◆ SOURCE TEXT ◆

==*==

Country Images Magazine North Edition October 2016 | Page 20
Antiques
DERBYSHIRE ANTIQUES & COLLECTIBLES
by Maxwell Craven
COLLECTING
COUNTRY HOUSE POSTCARDS
The field of modern collectibles is vast and quite different from antiques as such, although there are areas
of overlap, especially in ceramics. I began collecting postcards after a largish suitcase full of Edwardian ones
that had once belonged to my grandfather was unearthed at his old house and I was, at about 13, allowed
to sort the contents; I was hooked.
A few years later I began regularly to accompany an aunt, who was a books,
postcards and paper ephemera dealer, to the Abergavenny Antiques Market Hall
fair - impenetrably cold, draughty, forbidding and Gothic at 5 am, let me assure
you! Here she stood on four Saturdays in each year. Sensing that the whole process
was probably boring me, she suggested I collect something inexpensive, so I could
rummage the stalls (including hers) to find items I wanted. I remembered grandpapa’s
trunk of cards and promptly suggested postcards, asking her what the cheapest variety
was for which to aim (as I was perennially penniless). She said that although seaside
views were about the cheapest, she thought that parish churches or country houses
would suit me best, and I chose country houses. It was, fatefully, an early step in my
architectural passions.
Since then I have collected them assiduously and have over 5,000. When I started
they were 6d to 1/-, but by the 1970s, 10p to 50p and still cheap as the proverbial
fried potato slice.
Postcards were first issued in 1870, blank both sides but with a printed on halfpenny
stamp. All you had to do was write a message on the obverse and address of recipient
on the reverse and post it.

==*==

◆ GIVEN MATERIAL ◆

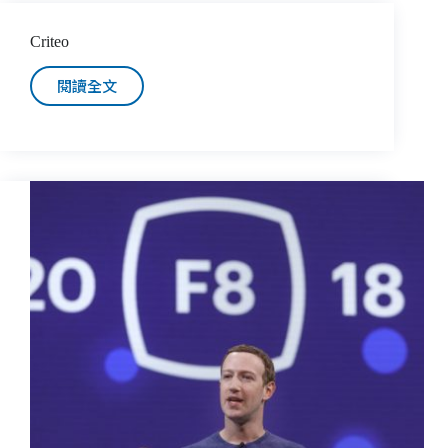
Criteo
閱讀全文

==*==

◆ WORK ORDER 1 ◆
According to the article on country house postcards, in what year were postcards first issued?
◆ WORK ORDER 2 ◆
Print the portion of the article on country house postcards between "Since then I" and "and post it.", inclusive.
The data bear no relation to the article on country house postcards.

◆ TASK ANSWER 1 ◆
1870

◆ TASK ANSWER 2 ◆
Since then I have collected them assiduously and have over 5,000. When I started
they were 6d to 1/-, but by the 1970s, 10p to 50p and still cheap as the proverbial
fried potato slice.
Postcards were first issued in 1870, blank both sides but with a printed on halfpenny
stamp. All you had to do was write a message on the obverse and address of recipient
on the reverse and post it.